Monday, January 19, 2009

Are you my mother?

Nothing like a little vision loss to turn an ordinary shopping trip into an adventure. Many blind people ask a clerk for help shopping; since RantWoman can mostly get around stores with no more than her average number of problems running into big people or over small children, usually RantWoman bypasses the help or, when shopping with RantMom, attempts to rely on her for help. The actual dynamics of this are a tale for another adventure. Let us stick to "Are you my mother?"


RantMom has, without asking my permission, turned into a "little old lady." She is neither as little nor as old as many little old ladies (lol's?), but she is a couple inches shorter than her peak height. She has grey hair, which tends to make her blend in really well with white retail shelving and white retail linoleum. She has enough gait, body shape, and clothing preferences in common with other little old white ladies that, well, it is hard to tell them apart especially if one is RantWoman.

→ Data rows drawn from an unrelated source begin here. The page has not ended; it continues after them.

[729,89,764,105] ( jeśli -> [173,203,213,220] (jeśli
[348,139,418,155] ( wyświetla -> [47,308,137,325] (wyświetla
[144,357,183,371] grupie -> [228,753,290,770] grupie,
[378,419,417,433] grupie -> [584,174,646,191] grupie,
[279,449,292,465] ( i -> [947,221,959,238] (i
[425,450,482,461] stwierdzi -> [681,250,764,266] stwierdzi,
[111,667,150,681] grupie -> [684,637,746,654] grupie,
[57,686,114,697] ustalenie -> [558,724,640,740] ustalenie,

Of course, since RantMom and RantWoman are both all grown up we have somewhat lost previous decades' skills in staying together during encounters with massive retail. RantWoman just refuses to keep holding onto RantMom's cart and RantMom feels the same way about anything RantWoman would have. In fact, we both like to wander off and peer at our own stuff without necessarily having to answer questions like "Why on earth are you buying THAT?" Not only have our staying together skills deteriorated, our communications skills which were underdeveloped in the first place, have also sagged. If one of us says we are going to look for something the other may or may not be listening or hearing.

When RantMom lived in MT, RantWoman visited a couple times and trailed along to RantMom's encounters with Big Box retail, defined as monster stores where RantMom had honed pursuit of her preferred purchases to a pretty exact science. RantWoman, being a distractible sort in a new environment was always stopping to look at something or other while RantMom whizzed away. Of course, RantWoman was also a lot less motivated to actually buy anything than RantMom.

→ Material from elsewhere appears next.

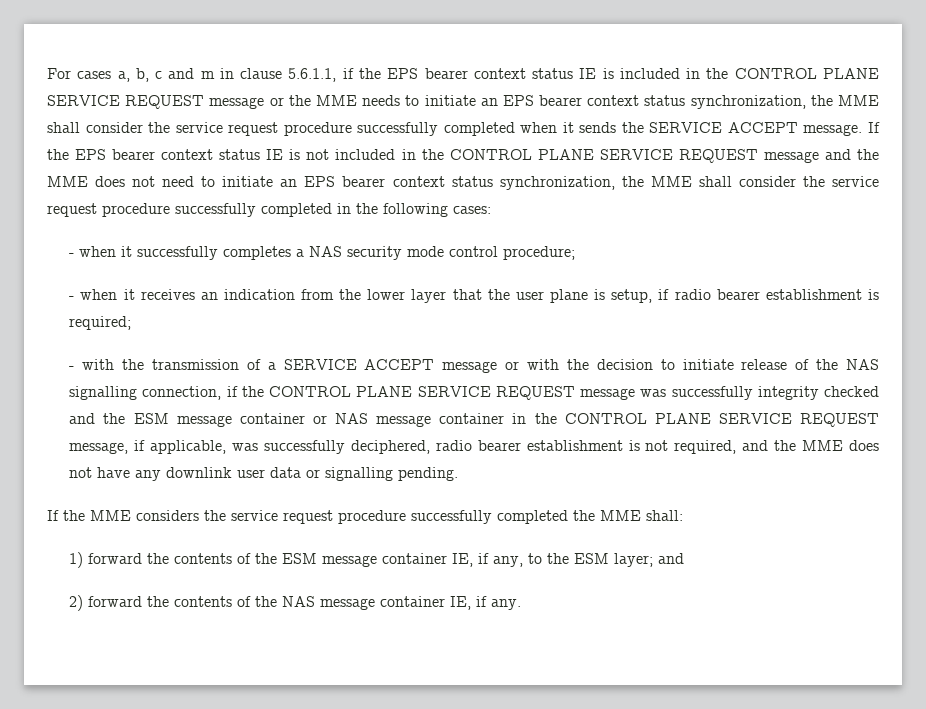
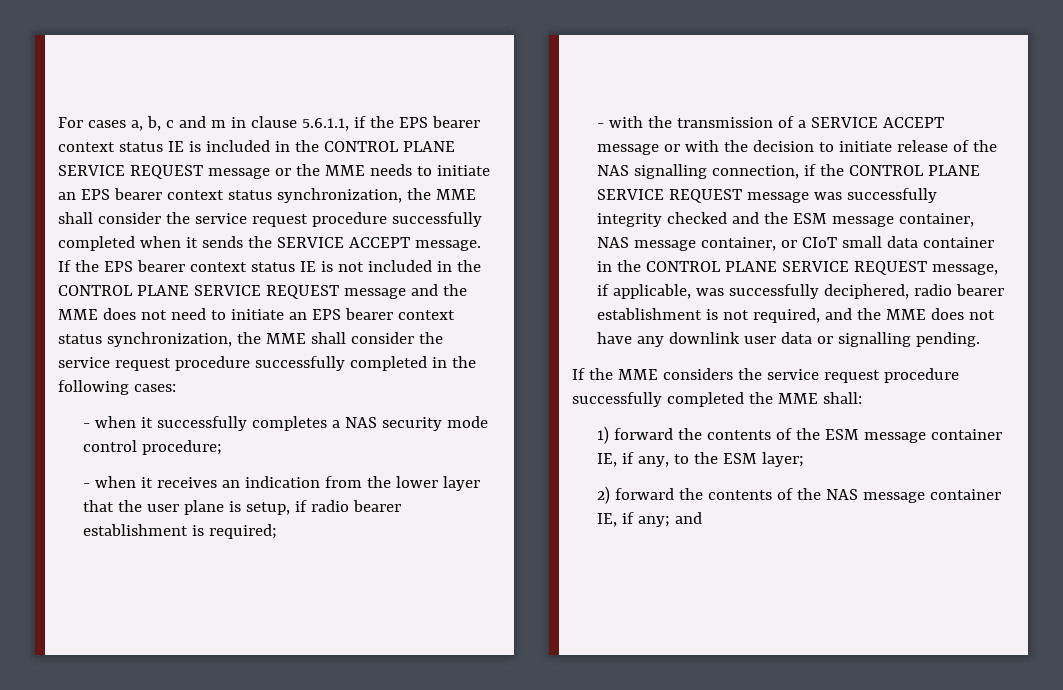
[239,413,432,427] container or NAS message -> [899,213,975,227] [597,236,919,251] container, NAS message container, or CIoT small data
[658,553,685,564] and -> (805, 459) none
[491,599,522,610] any. -> [638,512,703,527] any; and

Sometimes, rather than try to chase all the LOL's and find the right one, RantWoman would just go stand somewhere near the front checkouts and act tall: if RantWoman cannot find RantMom, then just help RantMom do the reverse. RantMom finally wised up about this after a particularly comical effort to page RantWoman to a place where it would not even have occurred to RantWoman to look.

In Seattle the rules are a little different. Sometimes we are in places where RantWoman and RantMom know different things about how to find our way around. Sometimes RantWoman just does "Are you my mother?"

"Are you my mother?" works just about like the children's story. RantWoman muddles up to a promising-looking shape and is almost to make some bizarre family in-joke when, oops, excuse me, I thought you were someone else. Oops, there goes another form just about the right shape."Are you my mother?" RantWoman does thankfully usually restrain herself from asking out loud, but "Are you my mother?"

Finally, this time RantWoman figured out that RantMom was wearing a purple coat and pushing an orange cart, nothing like anything the other LOL's were pushing.Yes!